Birmanie : Au moins 11 enfants tués lors d’une attaque aérienne sur une école

Le bilan d’une attaque aérienne est terrible en Birmanie. Au moins 11 enfants ont été tués lors de cette attaque qui a détruit une école d’un village du nord du pays, a annoncé mardi l’Unicef, la junte au pouvoir accusant des milices locales d’utiliser les civils comme boucliers humains.

Le secrétaire général de l’ONU Antonio Guterres a « fortement condamné » l’attaque, selon un communiqué de son porte-parole qui a précisé que le bilan était d’ « au moins 13 personnes, dont 11 enfants » tuées. « Même pendant les conflits armés, les écoles doivent restées des zones où les enfants sont protégés, pour apprendre », a-t-il ajouté. « Les auteurs des crimes internationaux commis en Birmanie doivent être tenus pour responsables ».

Répression sanglante

Depuis le coup d’Etat du 1er février 2021 qui a renversé la dirigeante civile Aung San Suu Kyi, le chaos règne en Birmanie, où la junte au pouvoir mène une répression sanglante contre ses opposants, avec près de 2.300 civils tués et plus de 15.000 arrêtés, selon une ONG locale.
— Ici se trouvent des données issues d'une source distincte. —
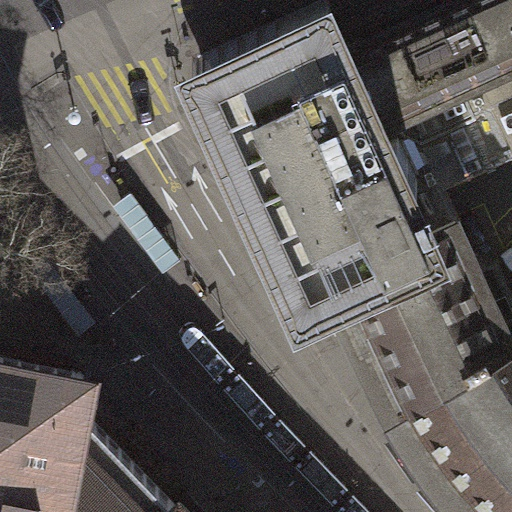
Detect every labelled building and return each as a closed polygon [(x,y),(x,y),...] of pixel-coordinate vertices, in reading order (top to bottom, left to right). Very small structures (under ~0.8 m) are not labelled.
[(445,0),(429,0),(408,17),(404,14),(357,31),(359,40),(348,46),(326,0),(322,0),(195,57),(302,291),(332,277),(379,379),(397,409),(511,342),(511,340),(455,217),(431,228),(413,190),(511,146),(444,0),(445,0)] [(511,0),(445,0),(444,0),(511,146),(511,145),(511,0)] [(511,511),(511,342),(397,409),(415,440),(437,470),(472,511),(511,511)] [(0,511),(164,511),(176,501),(79,400),(85,370),(0,353),(0,511)] [(194,511),(180,497),(176,501),(164,511),(194,511)]
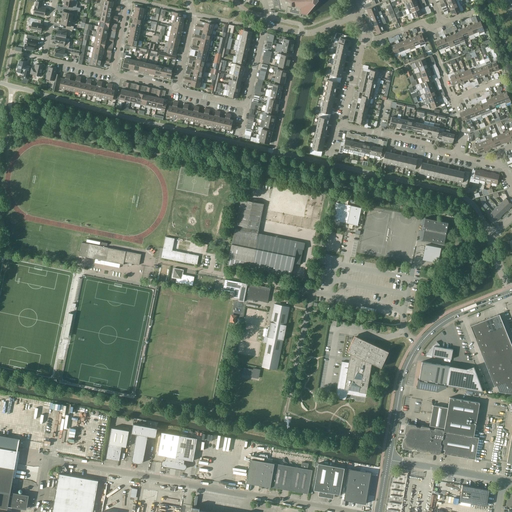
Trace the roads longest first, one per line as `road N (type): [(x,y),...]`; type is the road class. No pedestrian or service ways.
road 1 (unclassified): [(494,233),(462,195),(0,82)]
road 2 (unclassified): [(36,511),(43,471),(54,461),(350,511)]
road 3 (unclassified): [(388,460),(401,383),(419,344),(452,316),(508,293)]
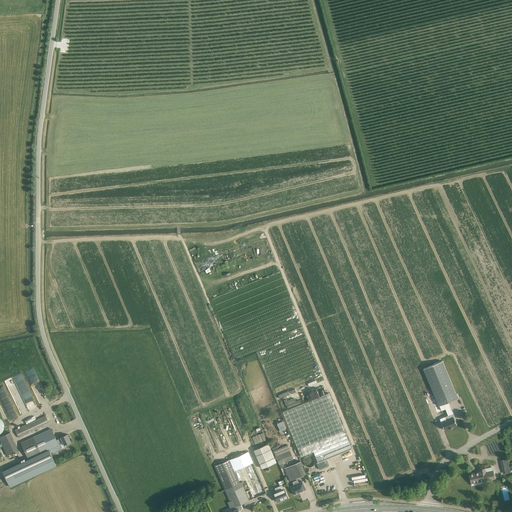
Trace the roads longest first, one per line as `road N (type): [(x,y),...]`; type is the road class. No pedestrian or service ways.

La région de Sagaing, dans le Nord-Ouest, a connu les affrontements parmi les plus féroces. Les combats entre des Birmans opposés au coup d’Etat et l’armée ont entraîné la destruction de villages entiers.
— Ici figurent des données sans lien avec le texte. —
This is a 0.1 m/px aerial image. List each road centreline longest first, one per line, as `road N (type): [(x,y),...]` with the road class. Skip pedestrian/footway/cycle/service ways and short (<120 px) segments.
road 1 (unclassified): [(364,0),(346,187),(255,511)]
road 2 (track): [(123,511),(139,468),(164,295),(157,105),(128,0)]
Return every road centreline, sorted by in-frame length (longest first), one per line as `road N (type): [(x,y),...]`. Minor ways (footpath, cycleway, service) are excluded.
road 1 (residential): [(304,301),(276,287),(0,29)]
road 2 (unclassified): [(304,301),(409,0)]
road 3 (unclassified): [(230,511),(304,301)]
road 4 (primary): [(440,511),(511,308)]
Le Fonds des Nations unies pour l’enfance (Unicef) a condamné mardi une attaque aérienne survenue vendredi dans la région. « Le 16 septembre, au moins 11 enfants sont morts à la suite d’une attaque aérienne et de tirs aveugles dans des zones civiles, dont une école à Depeyin, dans la région de Sagaing », a indiqué l’Unicef Birmanie. « Au moins 15 enfants de la même école ont disparu. L’Unicef demande leur libération immédiate et en toute sécurité », a poursuivi l’agence onusienne.

La junte birmane a confirmé mardi avoir envoyé des troupes en hélicoptères vendredi dernier dans le village de Let Yet Kone, après avoir reçu des informations selon lesquelles des combattants de l’Armée de l’indépendance kachin (KIA), un groupe rebelle militant pour l’indépendance du peuple éponyme, et de l’opposition anti-putsch amenaient des armes dans la région.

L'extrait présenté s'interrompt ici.